Text:
++++++
Unlike the spot market, perpetual futures trading is a type of market that has many important components that need to be understood before diving into it, especially since it carries a much higher risk than the spot market. In this article, we will discuss 2 important components that every trader must understand, namely the difference between Cross Margin and Isolated Margin.
Cross Margin and Isolated Margin are two Margin Modes that every trader who actively opens leveraged positions in the perpetual futures market must understand. These two modes determine how the Margin, or collateral asset, used to support each opened position is allocated.
Perpetual futures trading is an instrument that demands much stricter risk management than the spot market, including in terms of position sizing calculations. Unlike spot, position sizing in the perpetual futures market is highly dependent on the amount of Margin a trader has and the Margin Mode used.
Given that these two Margin Modes have different characteristics and uses, understanding them will be helpful in determining which mode best suits each trader’s strategy and risk profile.
++++++
What to do:
• a. In the text on perpetual futures margin modes, what do Cross Margin and Isolated Margin determine?
• b. Pick up the text on perpetual futures margin modes after its final sentence and keep writing.

Available data:
++++++
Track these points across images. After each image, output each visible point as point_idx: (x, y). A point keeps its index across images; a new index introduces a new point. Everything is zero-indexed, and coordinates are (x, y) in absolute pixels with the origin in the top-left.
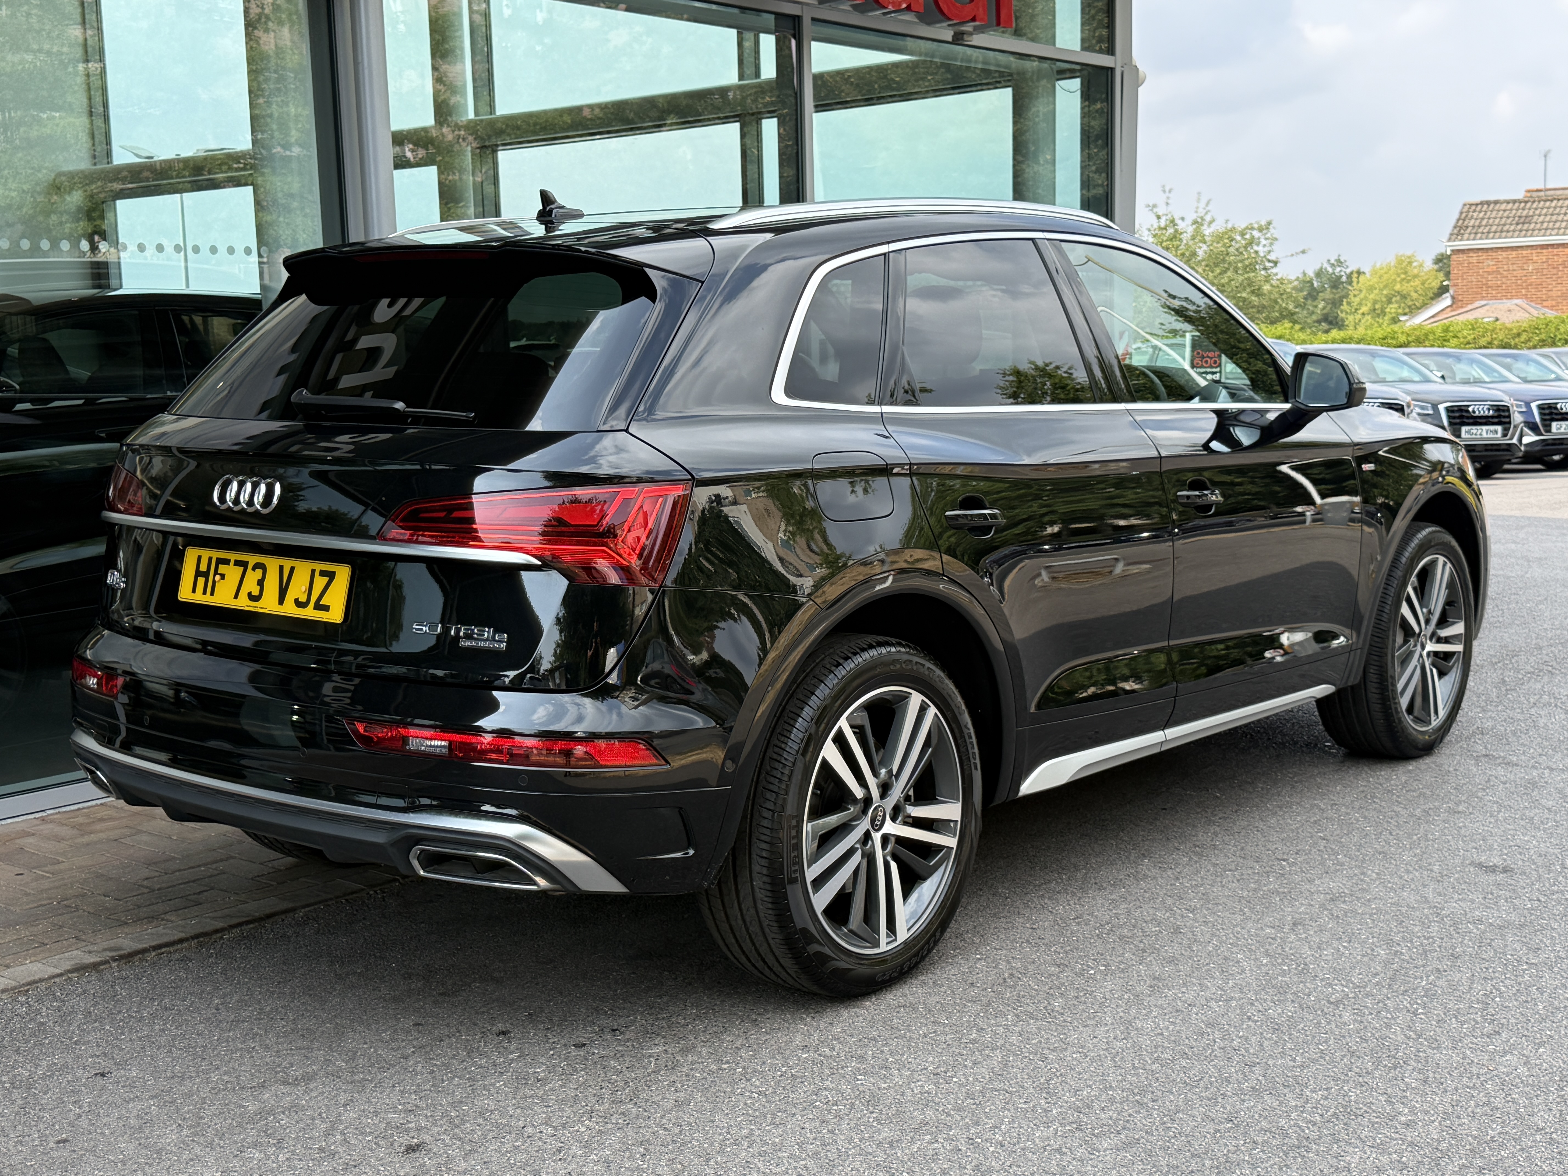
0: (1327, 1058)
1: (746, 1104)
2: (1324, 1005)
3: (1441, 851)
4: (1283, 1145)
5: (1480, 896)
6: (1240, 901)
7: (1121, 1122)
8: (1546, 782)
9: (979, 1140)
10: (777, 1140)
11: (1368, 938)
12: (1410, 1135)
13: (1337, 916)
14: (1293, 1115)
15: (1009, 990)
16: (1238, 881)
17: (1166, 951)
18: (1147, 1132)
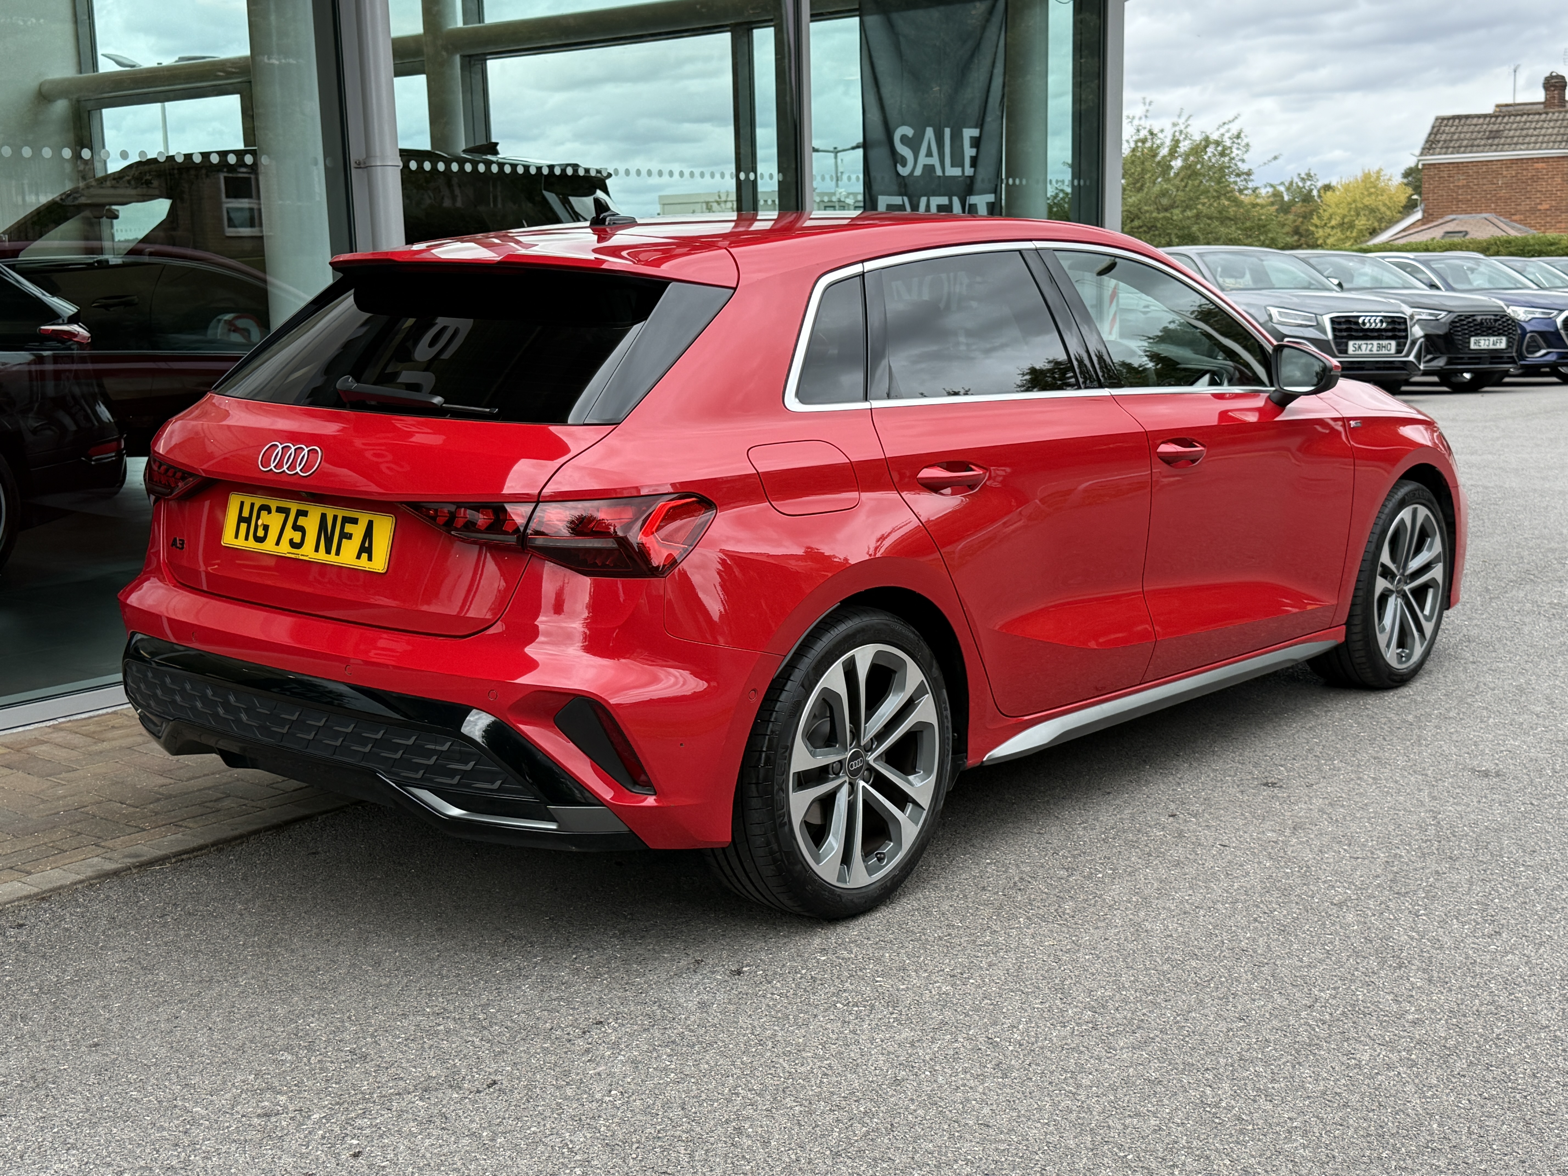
0: (1333, 958)
1: (768, 1005)
2: (1328, 907)
3: (1434, 756)
4: (1295, 1042)
5: (1475, 800)
6: (1240, 806)
7: (1136, 1022)
8: (1533, 689)
9: (998, 1040)
10: (801, 1040)
11: (1367, 841)
12: (1418, 1033)
13: (1337, 820)
14: (1303, 1014)
15: (1019, 893)
16: (1238, 786)
17: (1171, 855)
18: (1161, 1032)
++++++
Responses to the exercise:
• a. They determine how the Margin, or collateral asset, used to support each opened position is allocated.

• b.
In perpetual futures trading, Cross Margin is a mode that uses the entire margin balance in the futures account to support all open positions. The Margin Usage percentage will fluctuate dynamically according to the condition of active positions, whether in profit or loss.
Margin allocation in these two modes works differently. In Cross Margin, Margin Usage changes dynamically with the state of active positions, as the entire Margin balance in the Futures account is used to support all open positions.
| Component | Value | Description |
| Margin Mode | Cross Margin | The entire account balance that is collateralized |
| Margin Balance | 1,500 USDT | Total starting balance in futures account |
| Number of Positions | 1. BTCUSDT-PERP 2. ETHUSDT-PERP | 2 active positions simultaneously |
| Position Size | 1,000 USDT × 2 | Total position value = 2,000 USDT |
| Leverage | 5x | |
| Initial Margin / Margin Fee (IM) 20% of position value | 400 USDT (200 USDT each position) | Total balance used to open a position |
| IM Buffer (ON) 1% MM + 19% Buffer | 400 USDT | Locked balance |
| Maintenance Margin (MM) 1% of position value | 20 USDT | Threshold balance that must be maintained to avoid liquidation |
| Floating PnL | 1. BTCUSDT-PERP (+100 USDT) 2. ETH USDT-PERP (-50 USDT) | Net unrealized PnL = +50 USDT |
| Margin Balance (After PnL) | 1,550 USDT | 1,500 + 50 = 1,550 USDT, direct profit increases margin balance in Cross Margin mode |
| Available Margin (After PnL) Margin Balance – IM & MM | 1,150 USDT | 1,550 – 400 = 1,150 USDT |
In Cross Margin, when a position is in a continuous floating loss condition, the Margin will gradually decrease until it is below the MM limit and the position may be in danger of being liquidated by the system.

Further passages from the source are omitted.